Hintergrund der Abschiebung: Von den zuständigen Behörden wird diese Abschiebung damit begründet, dass gegen Herrn W. ein „zwingendes Ausweisungsinteresse“ bestanden habe. Bei seiner Einreise nach Deutschland habe er einen falschen Pass benutzt, weswegen sein Asylantrag als „offensichtlich unbegründet“ abgelehnt worden sei. Im Jahr 2018 kam es jedoch zur Heirat mit einer deutschen Frau. Das damals noch laufende Asyl-Klageverfahren wurde zurückgenommen. Herr W. stellte danach einen Antrag auf Erteilung einer Aufenthaltserlaubnis aufgrund der erfolgten Eheschließung. Dies wurde jedoch mit Verweis auf die Identitätstäuschung bei der Einreise abgelehnt. Herr W. wurde aufgefordert, nach Pakistan auszureisen und dort bei der Botschaft einen Antrag auf Erteilung eines Visums zum Zweck der Familienzusammenführung zu machen. Auf diesem Weg könne er eine Aufenthaltserlaubnis in Deutschland erhalten. Herr W. lehnte diesen Vorgang, der einen langen Zeitraum in Anspruch genommen hätte, ab, und beantragte über seinen Anwalt erneut eine Aufenthaltserlaubnis in Deutschland. Dieser Antrag wurde am 2.Januar 2020 von der Tübinger Ausländerbehörde abgelehnt und stattdessen die Abschiebung eingeleitet. Eine dagegen eingereichte Klage des Anwalts kam zu spät.
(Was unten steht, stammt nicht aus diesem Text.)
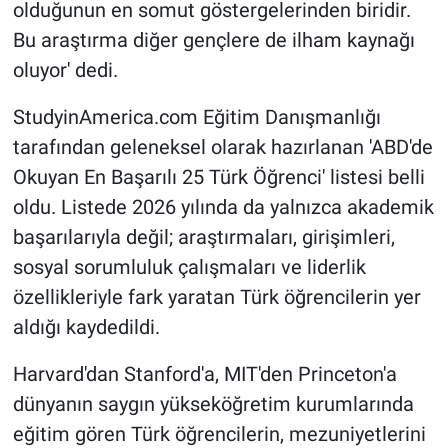
olduğunun en somut göstergelerinden biridir.
Bu araştırma diğer gençlere de ilham kaynağı
oluyor' dedi.
StudyinAmerica.com Eğitim Danışmanlığı
tarafından geleneksel olarak hazırlanan 'ABD'de
Okuyan En Başarılı 25 Türk Öğrenci' listesi belli
oldu. Listede 2026 yılında da yalnızca akademik
başarılarıyla değil; araştırmaları, girişimleri,
sosyal sorumluluk çalışmaları ve liderlik
özellikleriyle fark yaratan Türk öğrencilerin yer
aldığı kaydedildi.
Harvard'dan Stanford'a, MIT'den Princeton'a
dünyanın saygın yükseköğretim kurumlarında
eğitim gören Türk öğrencilerin, mezuniyetlerini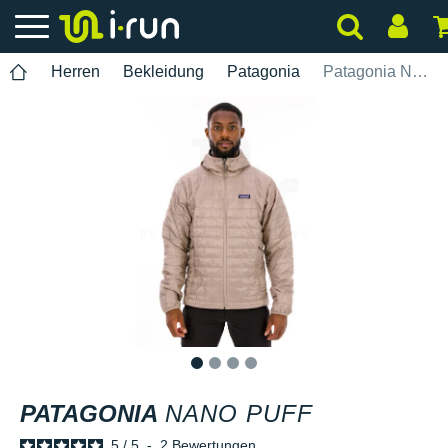
Herren
Bekleidung
Patagonia
Patagonia Nano Puff
1
2
3
4
PATAGONIA
NANO PUFF
5
/
5
-
2
Bewertungen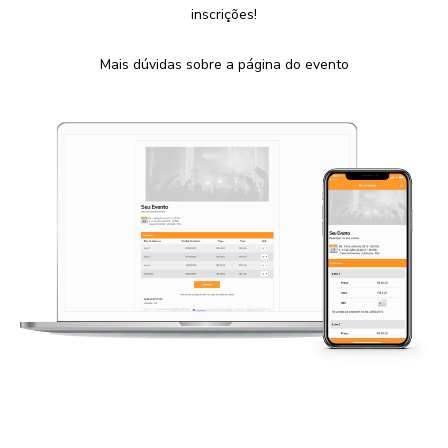
inscrições!
Mais dúvidas sobre a página do evento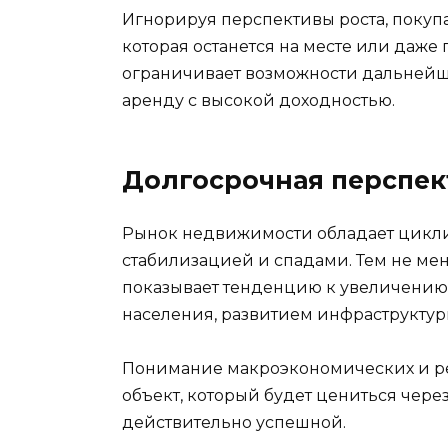
Игнорируя перспективы роста, покуп
которая останется на месте или даже 
ограничивает возможности дальнейш
аренду с высокой доходностью.
Долгосрочная перспек
Рынок недвижимости обладает цикли
стабилизацией и спадами. Тем не ме
показывает тенденцию к увеличению
населения, развитием инфраструкту
Понимание макроэкономических и ре
объект, который будет цениться через 
действительно успешной.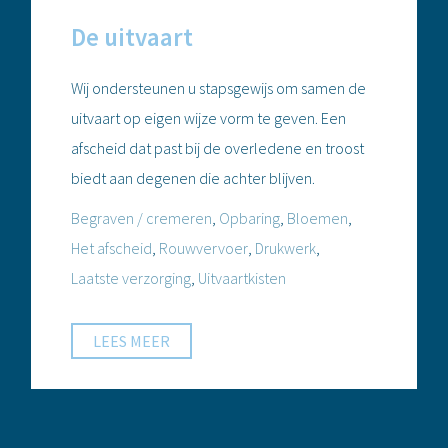
De uitvaart
Wij ondersteunen u stapsgewijs om samen de
uitvaart op eigen wijze vorm te geven. Een
afscheid dat past bij de overledene en troost
biedt aan degenen die achter blijven.
Begraven / cremeren
,
Opbaring
,
Bloemen
,
Het afscheid
,
Rouwvervoer
,
Drukwerk
,
Laatste verzorging
,
Uitvaartkisten
LEES MEER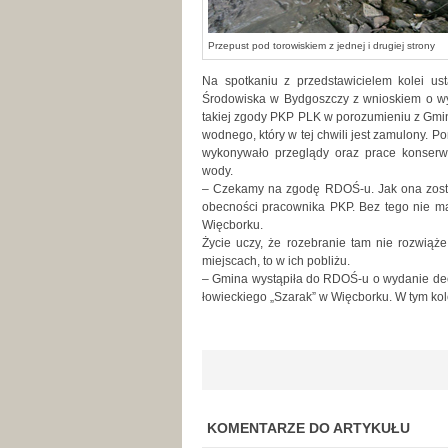
Przepust pod torowiskiem z jednej i drugiej strony
Na spotkaniu z przedstawicielem kolei us
Środowiska w Bydgoszczy z wnioskiem o wy
takiej zgody PKP PLK w porozumieniu z Gmin
wodnego, który w tej chwili jest zamulony. 
wykonywało przeglądy oraz prace konserw
wody.
– Czekamy na zgodę RDOŚ-u. Jak ona zostan
obecności pracownika PKP. Bez tego nie m
Więcborku.
Życie uczy, że rozebranie tam nie rozwiąż
miejscach, to w ich pobliżu.
– Gmina wystąpiła do RDOŚ-u o wydanie decyz
łowieckiego „Szarak” w Więcborku. W tym kole
KOMENTARZE DO ARTYKUŁU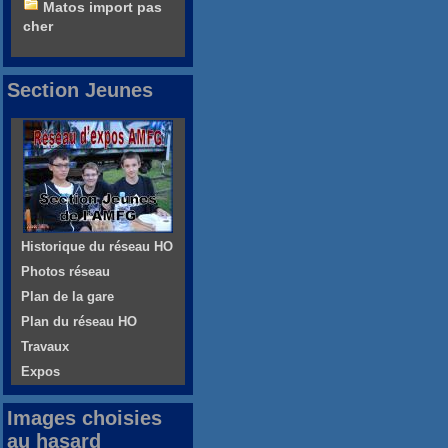
Matos import pas
cher
Section Jeunes
Historique du réseau HO
Photos réseau
Plan de la gare
Plan du réseau HO
Travaux
Expos
Images choisies
au hasard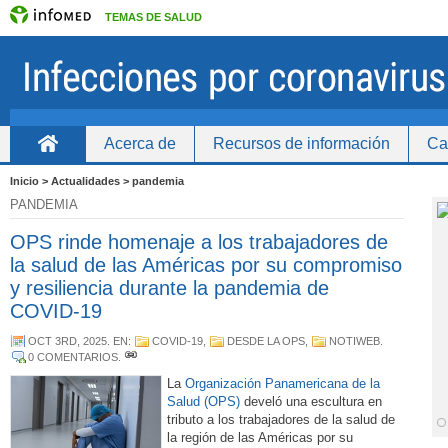
TEMAS DE SALUD
Acerca de
Recursos de información
Ca
Inicio
Inicio > Actualidades > pandemia
PANDEMIA
OPS rinde homenaje a los trabajadores de
la salud de las Américas por su compromiso
y resiliencia durante la pandemia de
COVID-19
OCT 3RD, 2025
. EN:
COVID-19
,
DESDE LA OPS
,
NOTIWEB
.
0 COMENTARIOS
.
La
Organización Panamericana de la
Salud (OPS)
develó una escultura en
tributo a los trabajadores de la salud de
la región de las Américas por su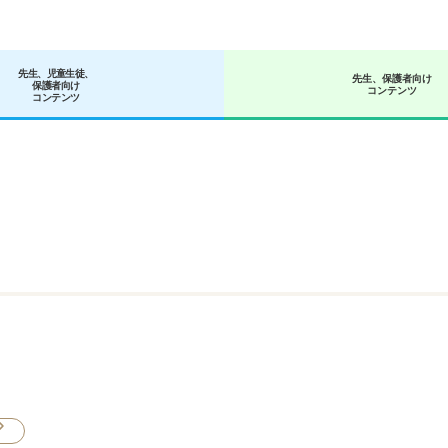
先生、児童生徒、
先生、保護者向け
保護者向け
コンテンツ
コンテンツ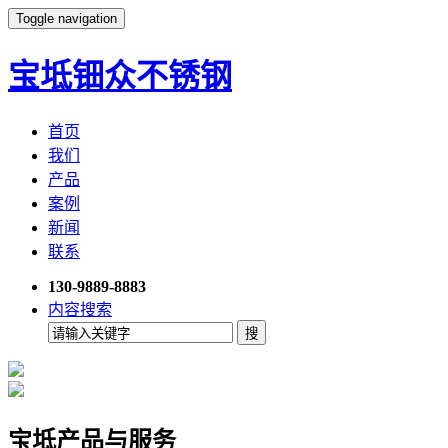
Toggle navigation
宝坻钿众不锈钢
首页
我们
产品
案例
新闻
联系
130-9889-8883
内容搜索
宝坻产品与服务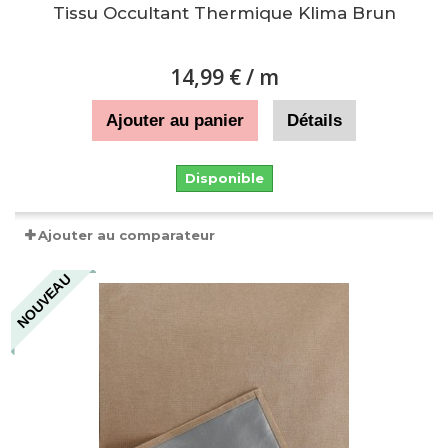
Tissu Occultant Thermique Klima Brun
14,99 €
/ m
Ajouter au panier
Détails
Disponible
Ajouter au comparateur
NOUVEAU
Offen bleibt die Frage, ob es rechtlich zulässig ist, eine rechtmäßig verheiratete Person abzuschieben. Das Recht auf Ehe und Familie steht grundsätzlich über dem ausländerrechtlichen Aufenthaltsbeendigungsinteresse. Wenn die Erteilung einer Aufenthaltserlaubnis nicht möglich war, hätte der Aufenthalt von Herrn W. zumindest weiter geduldet werden müssen. Die zuständigen Behörden wie auch der Tübinger Oberbürgermeister Boris Palmer rechtfertigten die Abschiebung jedoch mit "zwingenden Vorgaben des Ausländerrechts". Andere, wie auch SPD-MdB Martin Rosemann, hielten das für eine „krasse Fehlentscheidung“. Ehefrau und Unterstützer*innen fordern die sofortige Rückholung. Dies wird nun auch von OB Palmer unterstützt, der sich für eine Beschleunigung des Visumsverfahrens einsetzt.

Medienberichte / weitere Informationen:

 

 

Aufruf LTT-Mitarbeiter*innen vom 10.1.2020:

"Abschiebestopp jetzt! Kundgebung am Samstag, 11. Januar 2020 um 21.45 Uhr auf dem Holzmarkt.
Anfang der Woche hat die Abschiebepraxis des Baden-Württembergischen Innenministeriums radikal in das Leben einer unserer Mitarbeiterinnen am Landestheater Tübingen eingegriffen.

In der Nacht auf den 07. Januar wurde ihr Ehemann ohne Vorwarnung von der Polizei aus seiner Wohnung geholt und zum Frankfurter Flughafen gebracht und um 5 Uhr früh gegen seinen Willen ausgeflogen.
Der nächtliche und offensichtlich präzise durchgetaktete Vorgang ließ keinerlei Möglichkeit, Rechtsbeistand in Anspruch zu nehmen. Weder seine Ehe mit einer deutschen Staatsbürgerin noch ein laufendes juristisches Verfahren schützten den Mann vor der Abschiebung.

Wir werden dieses staatliche Vorgehen niemals als Teil unseres gesellschaftlichen Normalzustands akzeptieren. Jedes einzelne Mal, wenn ein Mensch durch behördliche Anordnung und polizeilichen Zwang in Form einer Abschiebung aus seinem Leben gerissen wird, stellt einen Zivilisationsbruch dar.

Deswegen laden wir im Anschluss an die Theatervorstellungen am Samstag, 11. Januar 2020  um 21:45 Uhr zu einer abendlichen Kundgebung auf dem Holzmarkt ein."